HOW CONDITIONED ARE YOU?

It may be disquieting to ask you to reflect on the rewards you are getting in your life and what you have done to get them. I want you to appraise your rewards and conditions realistically, without reducing your happiness.

You could be in an exchange relationship with some or all of the following: partner, child, parent, friend, mentor, trainer, coach, employer, landlord, bank, utility, grocer, supplier.

The rewards you get from these people could be affected by what you do: the quality of your interactions, your tasks and the opportunities available.

You rewards could depend on the conditions of: each transaction separately; their satisfaction in the relationship; their desire that you perform in a particular way; whether they could get the same thing from someone else; established obligations on both sides; parity with your peers; their plans for you.

The reward conditions could be intended to motivate you. The theory of motivation proposed by B F Skinner is behaviour is a function of its consequences. His rats learned to press a lever to get pellets of food delivered to them. If there are positive consequences the behaviour tends to be repeated. Negative consequences tend not to have the behaviours repeated. Positives and negatives can be varied in many ways.

Employers could apply monetary rewards and personal recognition by promotion or material benefits, such as an improved workplace. 

Family and social relationships could reward you with acknowledgement and gifts.

Education rewards could be acknowledgement of prestigious accomplishment.

Commercial relationships could be rewarded by personal price discounts or favours.

▸ **THINGS TO DO**
**1)** Reproduce the passage from the piece on conditioning, starting with "The reward conditions" and going on through "in many ways.".
**2)** Translate this sentence from the piece on conditioning into Spanish: "Family and social relationships could reward you with acknowledgement and gifts."

▸ **MATERIAL PROVIDED**
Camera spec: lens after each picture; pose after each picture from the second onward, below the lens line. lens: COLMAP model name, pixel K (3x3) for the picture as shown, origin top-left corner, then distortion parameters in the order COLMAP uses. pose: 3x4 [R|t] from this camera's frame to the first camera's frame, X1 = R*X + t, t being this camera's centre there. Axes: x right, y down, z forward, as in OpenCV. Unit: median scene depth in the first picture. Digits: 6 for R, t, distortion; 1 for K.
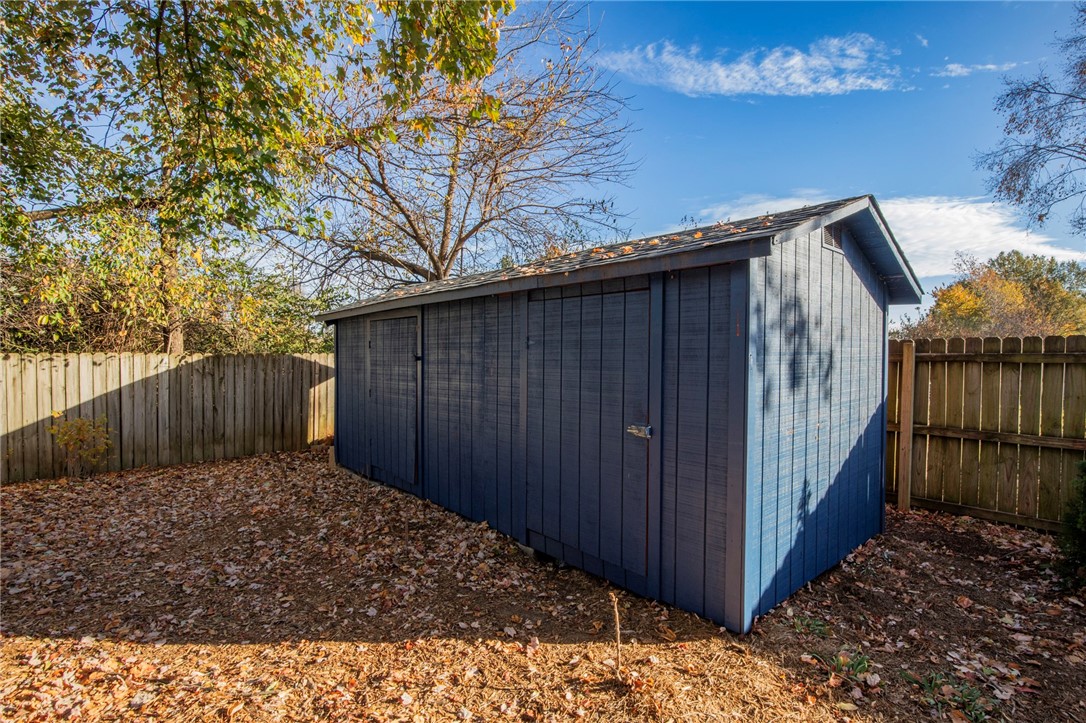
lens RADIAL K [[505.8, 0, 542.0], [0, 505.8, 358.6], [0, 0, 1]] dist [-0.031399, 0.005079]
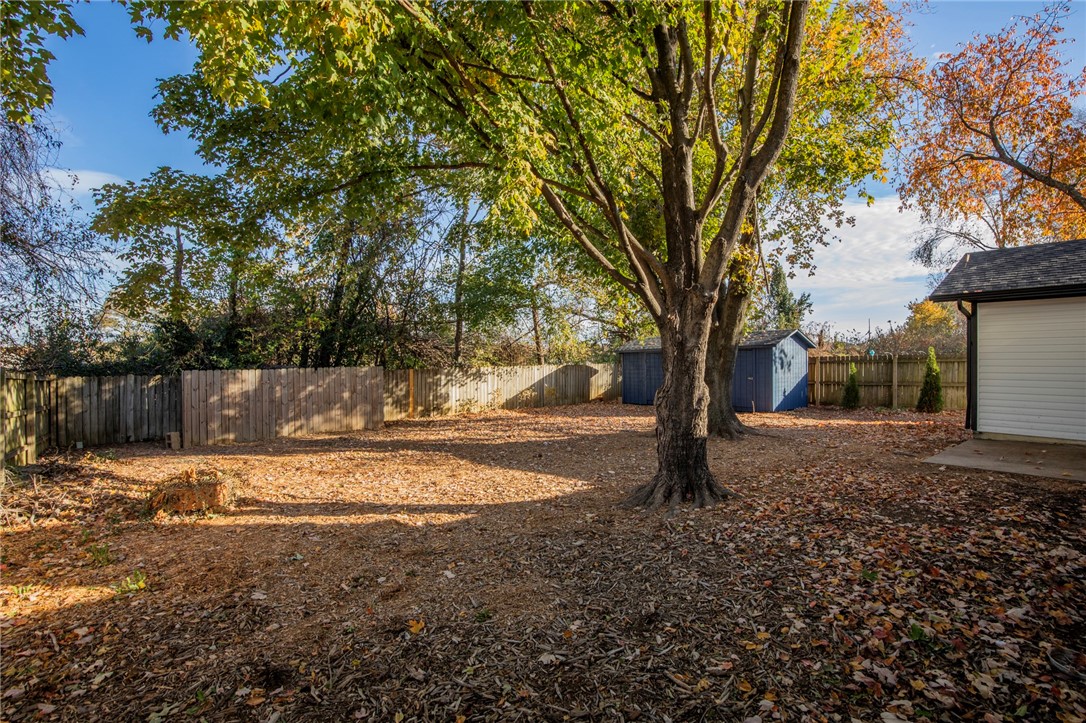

▸ **YOUR WRITTEN ANSWERS**
**1)**
The reward conditions could be intended to motivate you. The theory of motivation proposed by B F Skinner is behaviour is a function of its consequences. His rats learned to press a lever to get pellets of food delivered to them. If there are positive consequences the behaviour tends to be repeated. Negative consequences tend not to have the behaviours repeated. Positives and negatives can be varied in many ways.

**2)** Las relaciones familiares y sociales podrían recompensarte con reconocimiento y regalos.